Movie-CLIP is a video-based movie genre classification model. This repository contains the PyTorch implementation for our paper. If you find this code useful in your research, please consider citing:
@InProceedings{zhangMovie2024,
author={Zhongping Zhang and Yiwen Gu and Bryan A. Plummer and Xin Miao and Jiayi Liu and Huayan Wang},
title={Movie Genre Classification by Language Augmentation and Shot Sampling},
booktitle={IEEE Winter Conference on Applications of Computer Vision (WACV)},
year={2024}}
Libraries to train Movie-CLIP can be installed by:
pip install -r requirements.txt
We performed our experiments on two datasets, MovieNet and CondensedMovies.
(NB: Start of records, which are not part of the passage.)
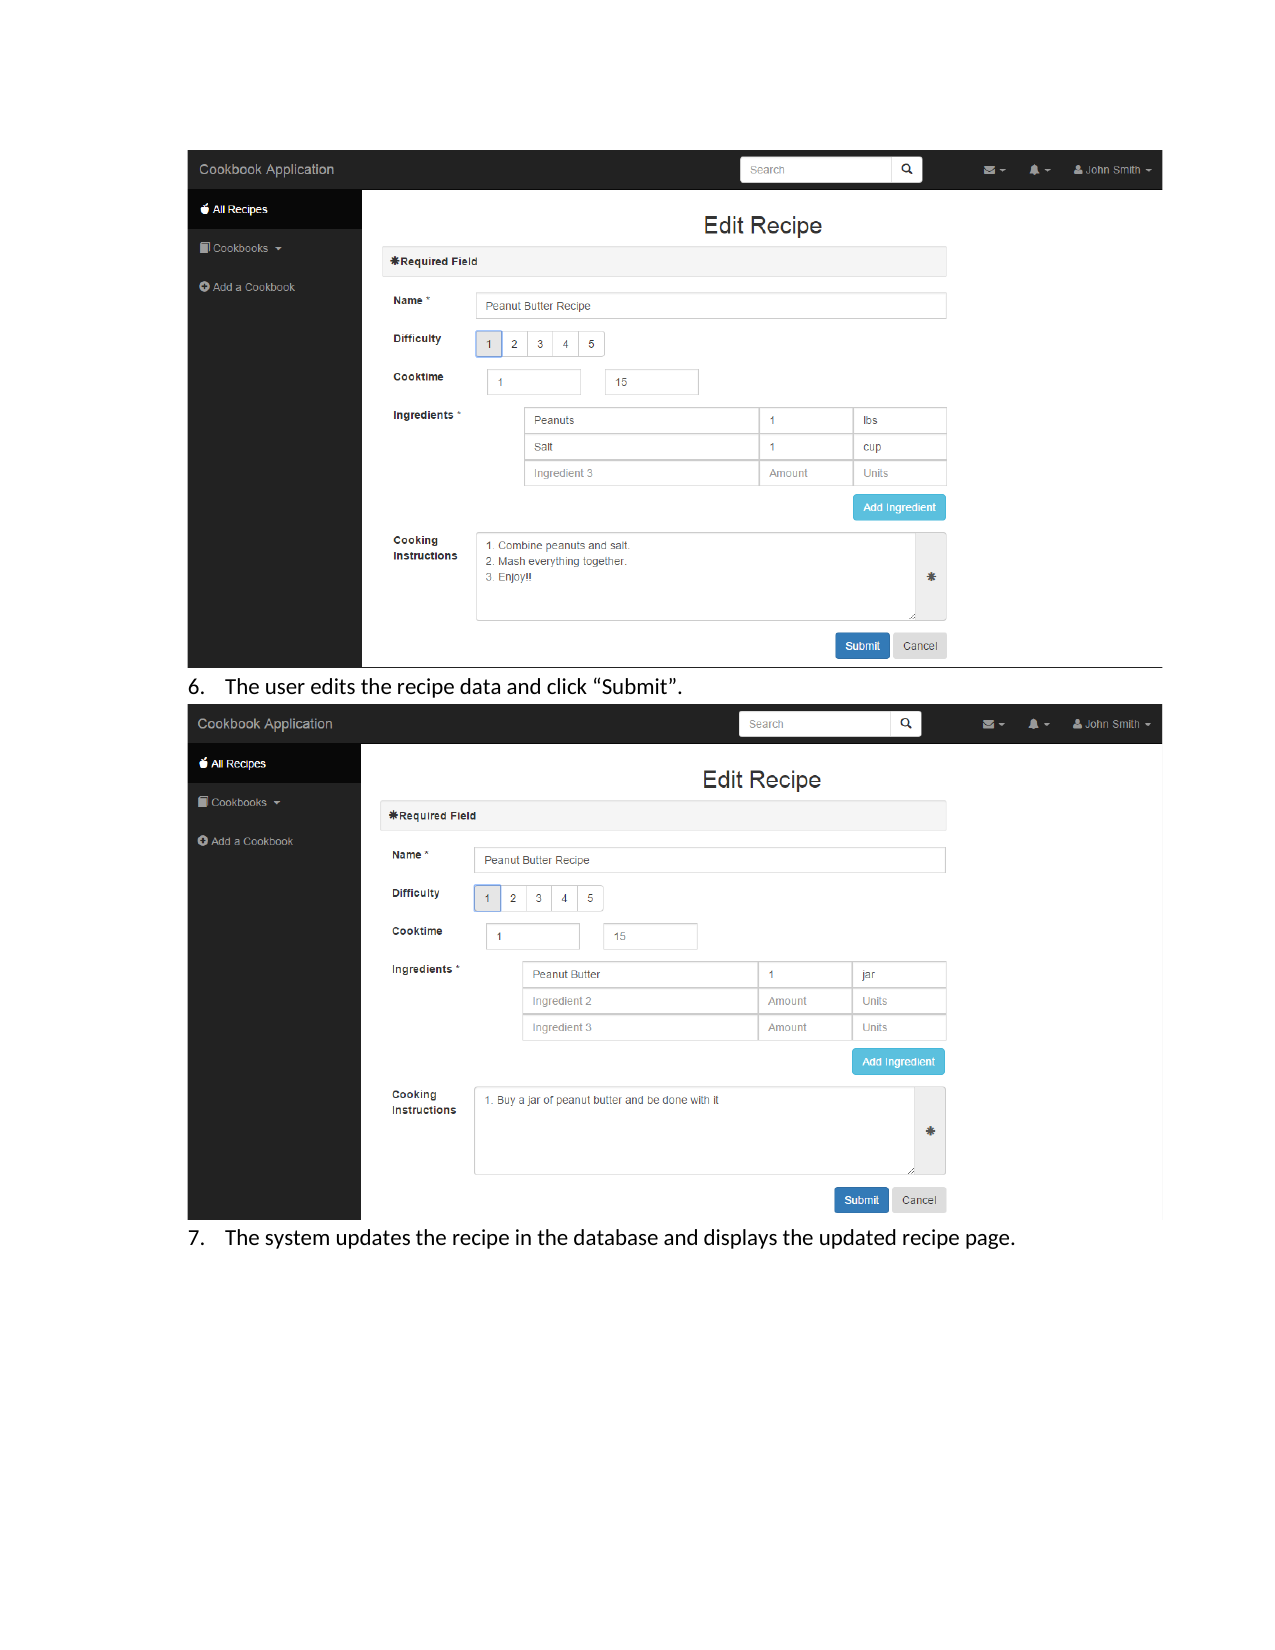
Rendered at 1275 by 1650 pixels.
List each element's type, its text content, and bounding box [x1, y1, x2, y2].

picture [187, 150, 1163, 668]
list The user edits the recipe data and click “Submit”. [188, 672, 1125, 700]
list The system updates the recipe in the database and displays the updated recipe page. [188, 1223, 1125, 1251]
picture [187, 704, 1163, 1220]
We provided the data we employed for model training and evaluation through the following links.
Datasets | Google Drive Link |
---|---|
MovieNet (Trailer30K) | Trailer30K Link |
CondensedMovies | Condensed Movies Link |
If you would like to obtain the original data, we also provide the code to collect videos using PyTube and youtube-transcript-api.
Take Trailer30K as an example:
Step 1 download trailer URLs and meta data
wget https://download.openmmlab.com/datasets/movienet/trailer.urls.unique30K.v1.json # version 1.0
wget https://download.openmmlab.com/datasets/movienet/meta.v1.zip # version 1.0
Step 2 download source videos from YouTube
python download_youtube_videos_captions.py
Run the following script to train and evaluate Movie-CLIP on trailer30K:
sh scc_scripts/run_train_trailer30K.sh
Run the following script to train and evaluate Movie-CLIP on Condensed Movies:
sh scc_scripts/run_train_condensed_movies.sh
Note: To smoothly run the scripts, variables including DATA_DIR, VISUAL_FOLDER, VISUAL_FEATURE_VERSION, AUDIO_FEATURE_FILE, TEXT_TOKEN_FILE, TEXT_FEATURE_FILE need to be correctly defined.